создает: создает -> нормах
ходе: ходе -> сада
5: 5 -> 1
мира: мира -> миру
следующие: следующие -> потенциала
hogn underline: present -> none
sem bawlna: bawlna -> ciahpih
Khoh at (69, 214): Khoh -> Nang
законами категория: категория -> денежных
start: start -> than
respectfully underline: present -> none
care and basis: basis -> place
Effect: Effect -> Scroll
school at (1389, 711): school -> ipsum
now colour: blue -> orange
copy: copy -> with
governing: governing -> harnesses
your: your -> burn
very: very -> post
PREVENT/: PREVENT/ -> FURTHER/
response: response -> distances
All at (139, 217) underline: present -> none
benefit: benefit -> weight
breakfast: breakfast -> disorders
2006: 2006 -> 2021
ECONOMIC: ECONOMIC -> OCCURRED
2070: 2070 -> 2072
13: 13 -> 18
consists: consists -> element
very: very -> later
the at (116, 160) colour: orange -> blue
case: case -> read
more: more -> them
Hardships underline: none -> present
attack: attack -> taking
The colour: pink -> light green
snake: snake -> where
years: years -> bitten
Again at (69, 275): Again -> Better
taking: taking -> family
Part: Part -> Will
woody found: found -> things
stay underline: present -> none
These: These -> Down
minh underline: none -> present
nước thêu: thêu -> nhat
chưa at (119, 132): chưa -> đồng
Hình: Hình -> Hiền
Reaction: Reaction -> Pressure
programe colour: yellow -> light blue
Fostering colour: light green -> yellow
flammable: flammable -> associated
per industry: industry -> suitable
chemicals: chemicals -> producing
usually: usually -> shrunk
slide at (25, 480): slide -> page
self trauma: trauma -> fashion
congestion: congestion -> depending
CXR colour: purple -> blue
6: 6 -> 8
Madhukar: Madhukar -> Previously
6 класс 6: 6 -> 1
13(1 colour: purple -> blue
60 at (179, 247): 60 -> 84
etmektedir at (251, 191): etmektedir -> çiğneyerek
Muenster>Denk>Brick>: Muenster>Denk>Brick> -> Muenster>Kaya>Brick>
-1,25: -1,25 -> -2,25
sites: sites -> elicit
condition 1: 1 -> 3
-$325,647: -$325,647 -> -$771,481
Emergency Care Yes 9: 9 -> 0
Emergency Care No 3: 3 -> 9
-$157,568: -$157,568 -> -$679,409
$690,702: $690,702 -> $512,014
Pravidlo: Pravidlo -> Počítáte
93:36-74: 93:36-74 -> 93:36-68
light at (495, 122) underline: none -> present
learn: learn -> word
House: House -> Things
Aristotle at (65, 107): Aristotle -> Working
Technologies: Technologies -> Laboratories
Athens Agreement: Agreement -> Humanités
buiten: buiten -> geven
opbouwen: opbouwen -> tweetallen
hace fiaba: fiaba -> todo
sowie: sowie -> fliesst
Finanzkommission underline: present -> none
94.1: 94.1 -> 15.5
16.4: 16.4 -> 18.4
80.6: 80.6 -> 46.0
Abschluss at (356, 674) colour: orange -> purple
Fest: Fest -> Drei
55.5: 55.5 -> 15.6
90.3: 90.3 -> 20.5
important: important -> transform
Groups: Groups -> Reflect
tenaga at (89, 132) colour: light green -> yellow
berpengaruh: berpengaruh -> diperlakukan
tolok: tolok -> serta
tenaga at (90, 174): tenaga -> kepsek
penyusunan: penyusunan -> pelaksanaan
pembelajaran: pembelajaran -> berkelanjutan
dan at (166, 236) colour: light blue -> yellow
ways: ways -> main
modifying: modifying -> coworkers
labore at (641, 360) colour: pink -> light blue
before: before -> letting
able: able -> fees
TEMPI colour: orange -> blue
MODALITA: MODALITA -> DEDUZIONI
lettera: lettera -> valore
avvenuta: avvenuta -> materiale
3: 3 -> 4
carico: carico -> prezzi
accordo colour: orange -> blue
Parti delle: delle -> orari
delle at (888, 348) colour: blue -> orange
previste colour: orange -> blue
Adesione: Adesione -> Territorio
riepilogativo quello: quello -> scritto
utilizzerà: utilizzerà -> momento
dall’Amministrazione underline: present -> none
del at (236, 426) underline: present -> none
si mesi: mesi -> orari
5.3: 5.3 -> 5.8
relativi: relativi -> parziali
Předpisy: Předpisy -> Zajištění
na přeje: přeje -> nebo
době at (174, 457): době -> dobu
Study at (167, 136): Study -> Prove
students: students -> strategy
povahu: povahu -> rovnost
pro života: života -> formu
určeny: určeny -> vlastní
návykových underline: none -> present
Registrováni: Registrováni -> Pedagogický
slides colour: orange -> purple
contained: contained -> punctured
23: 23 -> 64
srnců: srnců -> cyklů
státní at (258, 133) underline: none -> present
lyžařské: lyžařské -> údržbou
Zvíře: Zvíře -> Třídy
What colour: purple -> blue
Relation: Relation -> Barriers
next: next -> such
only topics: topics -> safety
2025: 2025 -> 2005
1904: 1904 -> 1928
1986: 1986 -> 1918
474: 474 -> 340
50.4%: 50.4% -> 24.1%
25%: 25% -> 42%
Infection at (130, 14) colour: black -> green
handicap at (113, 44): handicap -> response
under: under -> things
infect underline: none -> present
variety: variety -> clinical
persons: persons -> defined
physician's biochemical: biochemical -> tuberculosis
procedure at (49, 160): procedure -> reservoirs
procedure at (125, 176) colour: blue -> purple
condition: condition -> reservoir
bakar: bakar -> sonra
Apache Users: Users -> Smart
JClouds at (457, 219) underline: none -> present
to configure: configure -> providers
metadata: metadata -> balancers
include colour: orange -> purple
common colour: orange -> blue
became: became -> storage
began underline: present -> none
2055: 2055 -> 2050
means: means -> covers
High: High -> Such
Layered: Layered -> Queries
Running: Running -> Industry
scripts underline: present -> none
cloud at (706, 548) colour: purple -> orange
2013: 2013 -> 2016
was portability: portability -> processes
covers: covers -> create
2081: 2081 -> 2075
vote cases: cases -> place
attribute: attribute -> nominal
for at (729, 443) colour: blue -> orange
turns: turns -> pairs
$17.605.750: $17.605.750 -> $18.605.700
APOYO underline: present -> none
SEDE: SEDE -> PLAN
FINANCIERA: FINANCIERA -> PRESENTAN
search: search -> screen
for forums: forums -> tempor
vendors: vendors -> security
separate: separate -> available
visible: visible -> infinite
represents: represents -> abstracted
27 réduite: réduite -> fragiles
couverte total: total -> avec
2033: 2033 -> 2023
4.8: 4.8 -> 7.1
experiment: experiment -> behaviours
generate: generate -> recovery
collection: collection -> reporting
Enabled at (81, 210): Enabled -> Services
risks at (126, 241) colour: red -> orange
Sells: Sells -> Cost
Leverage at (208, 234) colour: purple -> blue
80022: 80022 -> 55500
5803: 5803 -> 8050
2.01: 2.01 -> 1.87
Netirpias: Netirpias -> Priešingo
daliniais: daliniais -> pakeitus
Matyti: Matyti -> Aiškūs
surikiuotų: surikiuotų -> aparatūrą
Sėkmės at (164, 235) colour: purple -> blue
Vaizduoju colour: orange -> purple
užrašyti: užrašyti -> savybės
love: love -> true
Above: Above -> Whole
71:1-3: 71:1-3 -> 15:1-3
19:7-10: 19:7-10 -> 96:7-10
----
> Упражнение: Представьте в виде JSON-списка строк часть записей от самого начала до строки, содержащей «care and basis: basis -> place», включительно. Каждой строке записей соответствует одна строка списка, пустые строки не включайте.

> Окончательный ответ:
[
  "создает: создает -> нормах",
  "ходе: ходе -> сада",
  "5: 5 -> 1",
  "мира: мира -> миру",
  "следующие: следующие -> потенциала",
  "hogn underline: present -> none",
  "sem bawlna: bawlna -> ciahpih",
  "Khoh at (69, 214): Khoh -> Nang",
  "законами категория: категория -> денежных",
  "start: start -> than",
  "respectfully underline: present -> none",
  "care and basis: basis -> place"
]